January 22nd, 2010

breaking bad

More on the dilemmas of life

I've posted a couple of f-locked posts bemoaning my boring job. But this morning I think the problem was that I was exhausted. Sometimes I need to recognise when I am worn out, and to let myself have a quiet day. And sometimes I need to give myself a kick up the arse and get on with things. Never sure which is which.

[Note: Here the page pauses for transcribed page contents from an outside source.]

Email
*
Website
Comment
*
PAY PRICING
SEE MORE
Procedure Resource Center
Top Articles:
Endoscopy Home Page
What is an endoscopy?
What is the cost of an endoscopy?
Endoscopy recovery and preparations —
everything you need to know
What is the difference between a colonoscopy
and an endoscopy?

I have had the tests back from the vet and my mother's cat is diabetic. I knew he was. I am taking him in today to start him on insulin. But I have got to say, and I know that people on my f-list will think I am very wrong to say this, I would rather send the money to Haiti than spend hundreds of pounds on keeping a very old cat alive. My dilemma is that I also can't just ignore a dying animal in my house. And my third option - have him put down while my mum is on holiday - no I think that is a step further than I am prepared to go.
breaking bad

Wretched cat

Thanks for advice, people. When I said 'my friends will disapprove', I was projecting my own self-criticism, which I've done before. Sorry about that. My mum phoned, and gave me permission to do whatever seemed best. I took the cat to the vets with intention to put it to sleep, and then couldn't go through with it, and I've come back with a live cat and a load of needles and insulin. I am softer hearted headed than I thought. To celebrate the bloody animal pissed on my new coat. Wretch.